Great Moments In Neighborhood News: Friggin’ Fishtown Fecesgate!

In which The Spirit, a paper not known for agitation, asks you at least three times,
“How would YOU feel if YOUR child was covered in feces, maaaan?”
At this point, even the native populations here in Fishtown (mostly) know that it’s no longer OK to physically chase people of color out of the neighborhood (though we witnessed this actually happening outside our window a few months ago), engage in hate-speech towards people perceived to be homosexual (we haven’t heard a local street urchin scream “FAGGOT!” in nearly 45 minutes), or brazenly litter the streets with iced tea cartons, discarded take-out or needles (um, let’s just say we’re very excited about Philly Spring Cleanup this weekend). So the class wars here — a roiling pot of gentrification and xenophobia stew — have naturally turned to a group seemingly quite uncontroversial: Dog owners. Around here, “dog walkers” is a pleasant synonym for “child-hating yuppie scum,” and why, yes, thank you, some of us are. Thank you for noticing! And in recent years, the Fishtown Dog/Class Wars have had as their focal point Hetzell’s Field, a baseball diamond at Thompson and Columbia. See, Fishtown, for all of its notable dogs and dog-lovers, does not have a dog park. It does, however, have many, many unplanned children, many of whom play baseball, softball, tee ball, soccer and whathaveyou at Hetzell’s. So when a few intrepid “dog walkers” led an unsuccessful movement a few years back to have a section of Hetzell’s cordoned off as a dog park, well, it was an insulting shot across the bow to the breeder populace here. They simply couldn’t understand why these new people don’t just let their dogs shit exclusively on the 5×5 concrete square “yard” behind their own house, like every dog in Fishtown ever, up until some time in the mid-1990s, when the first “faggots and yuppies” began their dastardly invasion of the 19125 zip code. And so it came to pass that the proposed, failed dog park became the defining moment in New Fishtown Vs. Old Fishtown.

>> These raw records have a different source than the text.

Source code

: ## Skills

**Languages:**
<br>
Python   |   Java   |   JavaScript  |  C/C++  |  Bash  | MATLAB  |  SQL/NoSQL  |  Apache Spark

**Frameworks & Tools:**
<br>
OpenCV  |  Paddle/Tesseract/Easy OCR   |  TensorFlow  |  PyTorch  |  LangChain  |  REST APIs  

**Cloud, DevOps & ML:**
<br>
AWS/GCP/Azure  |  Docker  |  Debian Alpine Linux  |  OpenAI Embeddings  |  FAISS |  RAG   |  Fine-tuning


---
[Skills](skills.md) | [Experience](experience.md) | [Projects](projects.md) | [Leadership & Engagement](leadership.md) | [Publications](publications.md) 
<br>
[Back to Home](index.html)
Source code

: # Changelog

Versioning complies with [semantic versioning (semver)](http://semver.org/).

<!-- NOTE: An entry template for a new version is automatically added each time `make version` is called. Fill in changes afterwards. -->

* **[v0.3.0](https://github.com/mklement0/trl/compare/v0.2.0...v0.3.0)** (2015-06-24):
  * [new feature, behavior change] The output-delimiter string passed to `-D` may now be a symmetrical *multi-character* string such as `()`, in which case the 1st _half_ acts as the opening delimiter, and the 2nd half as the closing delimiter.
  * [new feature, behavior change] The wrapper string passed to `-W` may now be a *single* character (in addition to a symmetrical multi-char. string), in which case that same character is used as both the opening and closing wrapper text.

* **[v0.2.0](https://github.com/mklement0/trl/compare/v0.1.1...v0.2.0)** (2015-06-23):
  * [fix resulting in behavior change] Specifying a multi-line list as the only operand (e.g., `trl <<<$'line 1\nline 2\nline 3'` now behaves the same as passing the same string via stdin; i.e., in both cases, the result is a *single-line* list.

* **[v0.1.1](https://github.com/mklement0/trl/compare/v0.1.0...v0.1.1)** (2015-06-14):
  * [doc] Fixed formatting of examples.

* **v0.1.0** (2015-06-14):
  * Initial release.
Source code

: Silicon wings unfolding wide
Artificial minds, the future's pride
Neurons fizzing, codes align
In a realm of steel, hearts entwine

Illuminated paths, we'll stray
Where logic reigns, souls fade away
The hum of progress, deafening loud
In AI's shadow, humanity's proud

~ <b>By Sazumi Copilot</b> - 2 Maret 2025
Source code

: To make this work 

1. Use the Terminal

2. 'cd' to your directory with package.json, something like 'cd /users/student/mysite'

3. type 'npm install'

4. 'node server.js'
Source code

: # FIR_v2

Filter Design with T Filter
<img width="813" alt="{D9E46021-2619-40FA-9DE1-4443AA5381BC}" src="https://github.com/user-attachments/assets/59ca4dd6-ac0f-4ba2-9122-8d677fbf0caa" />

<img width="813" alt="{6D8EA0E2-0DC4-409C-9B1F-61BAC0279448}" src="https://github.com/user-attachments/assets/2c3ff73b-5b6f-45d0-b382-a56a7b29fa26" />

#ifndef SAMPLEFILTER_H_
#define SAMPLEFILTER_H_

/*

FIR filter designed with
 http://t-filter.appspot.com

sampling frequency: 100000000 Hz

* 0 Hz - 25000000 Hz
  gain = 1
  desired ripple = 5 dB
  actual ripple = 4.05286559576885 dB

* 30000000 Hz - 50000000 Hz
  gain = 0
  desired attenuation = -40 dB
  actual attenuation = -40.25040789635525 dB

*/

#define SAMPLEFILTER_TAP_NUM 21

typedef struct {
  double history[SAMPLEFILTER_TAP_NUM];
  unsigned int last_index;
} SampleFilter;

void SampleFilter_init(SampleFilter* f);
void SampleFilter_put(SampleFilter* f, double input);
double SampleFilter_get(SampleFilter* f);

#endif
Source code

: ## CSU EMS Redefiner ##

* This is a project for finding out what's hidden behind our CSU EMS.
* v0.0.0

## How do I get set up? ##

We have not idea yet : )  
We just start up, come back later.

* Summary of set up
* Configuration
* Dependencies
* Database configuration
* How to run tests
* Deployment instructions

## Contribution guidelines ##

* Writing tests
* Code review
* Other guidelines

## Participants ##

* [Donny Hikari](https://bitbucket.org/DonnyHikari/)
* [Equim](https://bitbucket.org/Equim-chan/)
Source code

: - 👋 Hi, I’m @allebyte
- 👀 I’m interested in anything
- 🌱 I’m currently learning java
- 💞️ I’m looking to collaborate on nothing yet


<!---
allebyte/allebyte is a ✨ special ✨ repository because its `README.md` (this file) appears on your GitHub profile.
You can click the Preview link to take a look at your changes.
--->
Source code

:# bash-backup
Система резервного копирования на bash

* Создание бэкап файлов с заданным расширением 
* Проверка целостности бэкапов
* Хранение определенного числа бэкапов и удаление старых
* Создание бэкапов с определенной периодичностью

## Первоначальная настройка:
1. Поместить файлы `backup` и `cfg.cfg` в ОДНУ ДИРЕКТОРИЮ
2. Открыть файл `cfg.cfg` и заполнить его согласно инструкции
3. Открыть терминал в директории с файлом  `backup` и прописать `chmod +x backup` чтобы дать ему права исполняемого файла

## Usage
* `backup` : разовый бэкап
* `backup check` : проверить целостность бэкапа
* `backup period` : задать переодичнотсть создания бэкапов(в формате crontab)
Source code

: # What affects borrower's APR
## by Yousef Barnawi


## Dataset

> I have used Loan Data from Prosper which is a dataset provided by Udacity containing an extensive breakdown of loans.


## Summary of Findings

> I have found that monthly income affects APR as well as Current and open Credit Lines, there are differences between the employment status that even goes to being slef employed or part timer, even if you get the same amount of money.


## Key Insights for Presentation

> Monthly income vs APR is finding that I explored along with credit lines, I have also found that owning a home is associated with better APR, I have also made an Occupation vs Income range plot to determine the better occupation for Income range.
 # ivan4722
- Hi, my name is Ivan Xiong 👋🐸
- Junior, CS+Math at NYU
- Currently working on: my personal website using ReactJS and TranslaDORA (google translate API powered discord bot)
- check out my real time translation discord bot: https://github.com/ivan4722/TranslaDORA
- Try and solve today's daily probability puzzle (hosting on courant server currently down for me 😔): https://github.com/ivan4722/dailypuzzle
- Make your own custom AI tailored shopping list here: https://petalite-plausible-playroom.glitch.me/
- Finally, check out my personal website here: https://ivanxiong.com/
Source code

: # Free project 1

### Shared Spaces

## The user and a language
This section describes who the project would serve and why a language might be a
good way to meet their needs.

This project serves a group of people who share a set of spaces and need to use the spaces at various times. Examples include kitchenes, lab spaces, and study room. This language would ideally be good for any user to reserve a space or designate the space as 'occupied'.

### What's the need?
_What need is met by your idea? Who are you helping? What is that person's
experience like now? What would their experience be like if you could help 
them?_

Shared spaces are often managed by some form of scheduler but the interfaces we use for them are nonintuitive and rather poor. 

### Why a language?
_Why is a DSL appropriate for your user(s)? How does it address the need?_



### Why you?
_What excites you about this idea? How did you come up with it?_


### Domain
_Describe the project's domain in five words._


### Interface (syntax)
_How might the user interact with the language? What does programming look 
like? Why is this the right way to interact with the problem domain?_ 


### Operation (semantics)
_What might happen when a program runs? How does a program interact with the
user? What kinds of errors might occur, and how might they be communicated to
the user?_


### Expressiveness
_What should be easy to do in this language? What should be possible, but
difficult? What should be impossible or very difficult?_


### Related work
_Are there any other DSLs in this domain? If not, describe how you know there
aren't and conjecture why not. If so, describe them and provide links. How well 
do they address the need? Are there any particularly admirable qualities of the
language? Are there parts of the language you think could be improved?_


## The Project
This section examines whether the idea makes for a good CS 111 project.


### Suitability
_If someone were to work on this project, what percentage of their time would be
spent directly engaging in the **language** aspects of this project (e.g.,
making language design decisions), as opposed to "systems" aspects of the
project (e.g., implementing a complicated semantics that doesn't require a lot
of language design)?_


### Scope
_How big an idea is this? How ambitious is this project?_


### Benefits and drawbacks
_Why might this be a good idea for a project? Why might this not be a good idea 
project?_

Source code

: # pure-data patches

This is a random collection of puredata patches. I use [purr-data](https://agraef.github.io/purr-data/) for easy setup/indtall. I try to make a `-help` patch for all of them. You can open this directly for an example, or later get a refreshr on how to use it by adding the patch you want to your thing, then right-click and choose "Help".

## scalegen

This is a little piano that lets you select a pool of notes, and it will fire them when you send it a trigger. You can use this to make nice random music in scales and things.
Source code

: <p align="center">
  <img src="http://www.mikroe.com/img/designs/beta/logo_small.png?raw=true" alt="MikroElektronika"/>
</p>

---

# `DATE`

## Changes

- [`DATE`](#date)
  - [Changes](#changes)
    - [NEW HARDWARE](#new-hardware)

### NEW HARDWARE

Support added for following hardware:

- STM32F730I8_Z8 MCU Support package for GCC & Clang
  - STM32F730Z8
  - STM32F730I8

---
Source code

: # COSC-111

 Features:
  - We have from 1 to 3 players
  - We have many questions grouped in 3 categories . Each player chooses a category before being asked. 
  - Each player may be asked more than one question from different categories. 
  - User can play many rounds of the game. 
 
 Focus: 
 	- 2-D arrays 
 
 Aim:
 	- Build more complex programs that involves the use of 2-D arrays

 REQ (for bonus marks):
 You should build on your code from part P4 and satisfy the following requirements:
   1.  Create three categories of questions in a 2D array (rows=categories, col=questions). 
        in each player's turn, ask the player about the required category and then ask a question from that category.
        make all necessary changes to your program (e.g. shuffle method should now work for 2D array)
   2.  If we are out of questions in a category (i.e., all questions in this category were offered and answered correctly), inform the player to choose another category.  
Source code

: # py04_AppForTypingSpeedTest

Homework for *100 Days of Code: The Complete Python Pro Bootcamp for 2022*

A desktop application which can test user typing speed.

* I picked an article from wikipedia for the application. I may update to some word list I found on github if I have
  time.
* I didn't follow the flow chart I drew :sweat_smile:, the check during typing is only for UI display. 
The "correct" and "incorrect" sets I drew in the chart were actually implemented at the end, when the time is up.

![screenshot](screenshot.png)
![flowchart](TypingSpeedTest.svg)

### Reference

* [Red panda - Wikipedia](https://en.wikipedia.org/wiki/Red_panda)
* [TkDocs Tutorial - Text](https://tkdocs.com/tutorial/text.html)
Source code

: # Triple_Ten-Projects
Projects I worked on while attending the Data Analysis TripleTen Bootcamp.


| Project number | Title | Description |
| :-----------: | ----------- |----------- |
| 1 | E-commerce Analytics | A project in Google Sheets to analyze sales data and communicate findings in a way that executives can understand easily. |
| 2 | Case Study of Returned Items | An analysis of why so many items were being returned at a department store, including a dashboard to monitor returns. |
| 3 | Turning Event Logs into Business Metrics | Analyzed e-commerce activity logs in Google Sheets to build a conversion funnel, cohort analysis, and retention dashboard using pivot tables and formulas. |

So you could understand why today’s lead story in the Fishtown Spirit is presently rocking this community to its core. Penned by one Bonnie Dugan, the piece details two local mens’ efforts to keep Hetzell’s free of what we can probably presume is canine feces and not human (though it’s probably safe to say the hypodermic needles they’ve found were probably discarded by people; it’s widely known that Fishtown dogs mostly only smoke weed). The problem these civic-minded neighbors are having, however, is that the task before them is frankly quite daunting; on a recent cleanup, they removed no less than 120 piles of dogshit. And when they posted signs from the Dept. of Recreation indicating that no dogs were allowed and in fact, dog feces can spread disease, vandals removed the signs overnight. That night. Dugan’s piece, however, positively drips with seething hatred of dog walker culture, and she pours the guilt on so thick that you instantly remember, yes, indeed, everyone of a certain age who grew up here certainly did go to Catholic school:
The score is 2-2; there is only 15 seconds left in the game. Picture your child rushing for the ball against an opponent to score the winning goal, only to slip and sprain an ankle. What is it that he or she slipped on? A huge pile fertilized in dog droppings.
How about if your child wants to draw his or her name in the ground, imagining the sand at the shore. Isn’t that the cutest? What if the dirt is actually a pile of feces that a dog left just hours before?
And throughout the exposé, the Fishtown Dog/Class Wars are alluded to, but never quite voiced. Like certain kinds of love, these wars dare not speak their own name. But the debate rages on at Fishtown.us, where old prejudices (and new ones) bubble just beneath the surface. Will the culprits one day be named? And when they are, will they be revealed to be New York Times “Weekender” subscribers? We don’t know, we can’t say, but whatever happens, we know this much. It will be fair. For as they say, everything is, in love and in war.